Rethink Robotics outlines what manufacturers need to think about when making the leap into the world of cobots

Collaborative robots, or cobots, are providing manufacturers of all sizes with the capability to automate more than ever before. We know that getting up and running with a cobot quickly is a priority, to see results as soon as possible.

We’ve spent a lot of time in our customers’ factories, and many of our team members came from the manufacturing world themselves.

Here are our top five tips to getting started with cobots to ensure a quick deployment and increase in productivity and quality.

1. Identify and prioritise the right tasks: Cobots present manufacturers with automation opportunities for a variety of applications. Jobs that are mundane, repetitive, ergonomically challenging or high risk are typically ripe for cobot deployment.

We call them the dump, dull and dirty work. Tasks such as packaging, metal stamping, testing and quality inspection, and CNC machine tending, are all areas where a cobot can streamline operations and free humans to work on higher value functions.

Identifying these specific tasks and tackling them out of the gate will help ensure a smooth cobot deployment and drive results faster.

2. Educate and reassure your workforce: Employees might be initially sceptical about robots joining the team. Traditional manufacturing robots have worked apart from humans behind safety caging, but cobots are designed to be collaborative and they’re safe to work alongside humans.

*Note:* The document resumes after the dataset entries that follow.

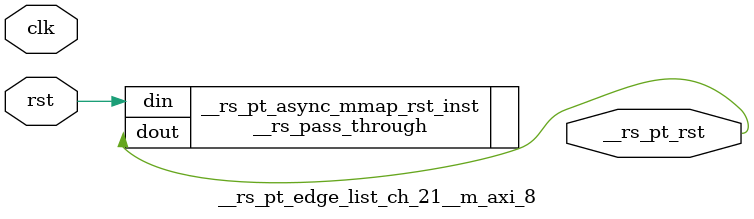
<source format=v>
`timescale 1 ns / 1 ps
/**   Generated by RapidStream   **/
module __rs_pt_edge_list_ch_21__m_axi_8 #(
    parameter BufferSize         = 32,
    parameter BufferSizeLog      = 5,
    parameter AddrWidth          = 64,
    parameter AxiSideAddrWidth   = 64,
    parameter DataWidth          = 512,
    parameter DataWidthBytesLog  = 6,
    parameter WaitTimeWidth      = 4,
    parameter BurstLenWidth      = 8,
    parameter EnableReadChannel  = 1,
    parameter EnableWriteChannel = 1,
    parameter MaxWaitTime        = 3,
    parameter MaxBurstLen        = 15
) (
    output wire __rs_pt_rst,
    input wire  clk,
    input wire  rst
);




__rs_pass_through #(
    .WIDTH (1)
) __rs_pt_async_mmap_rst_inst /**   Generated by RapidStream   **/ (
    .din  (rst),
    .dout (__rs_pt_rst)
);

endmodule  // __rs_pt_edge_list_ch_21__m_axi_8
</source>
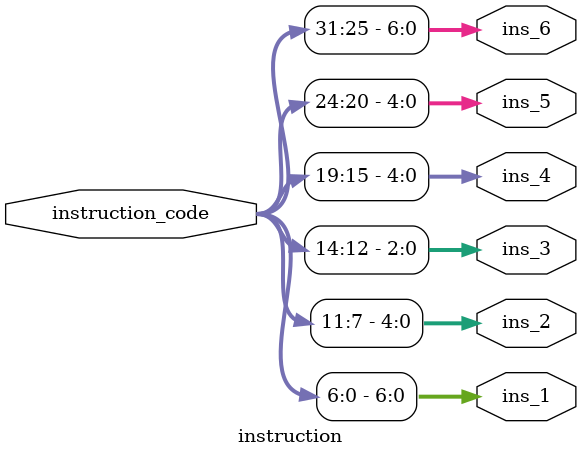
<source format=sv>
module instruction(
	input [31:0] instruction_code,
	output [6:0] ins_1,
	output [11:7] ins_2,
	output [14:12] ins_3,
	output [19:15] ins_4,
	output [24:20] ins_5,
	output [31:25] ins_6
);
assign ins_1 = instruction_code[6:0];
assign ins_2 = instruction_code[11:7];
assign ins_3 = instruction_code[14:12];
assign ins_4 = instruction_code[19:15];
assign ins_5 = instruction_code[24:20];
assign ins_6 = instruction_code[31:25];
endmodule 
</source>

Sawyer, for example, has high resolution force control on all of the arm joints, so it stops moving when it comes into contact with an object.

Workers may also worry about their job security – are these robots here to put me out of work? It’s important to communicate with employees that cobots won’t – and shouldn’t – replace human workers.

Rather, they are designed to handle the more monotonous, error-prone processes, allowing workers to handle the tasks that require more cognition, dexterity and reason.

The more workers know about their cobot teammates, the more likely companies are to maximise the benefits of this form of industrial automation.

3. Think 24/7/365: Cobots don’t need to sleep, or take lunch breaks or holidays. Productivity in the context of a cobot is different from a standard workforce, so it’s important to rethink planning and production schedules.

Cobots can perform overnight and lights out to add a third shift and have parts completed when workers arrive back at the facility.

Or they can fill positions in workcells that are hard to keep staffed so the production line does not have to stop and customer orders can be filled on time. With the possibility to rent Cobots through RobShare as artificial workforce planning becomes even easier and cost effective.

4. Work with your cobot manufacturer/distributor: Your cobot manufacturer and distributor know the best practices for cobots – what tasks are ideal, which grippers are most suited to the application, and how to deploy for a specific environment.

To speed deployment and start seeing positive impacts sooner, draw on the expertise of these partners from the beginning, utilise the training tools and courses they offer, and use them as valuable resource in getting your collaborative robot running effectively, faster.

5. Learn from your peers and your employees: Collaborative robots are extremely versatile and adaptable. They’ve already been put to work in plastics, contract packaging, metal fabrication, logistics, and electronics manufacturing, just to name a few.

Your industry may have unique challenges – explore how others like you have implemented collaborative robots. Cobots are also meant to work alongside people, and this proximity will inspire your employees to find new ways to work with cobots, different processes for improving production results, and new opportunities for cobot deployments.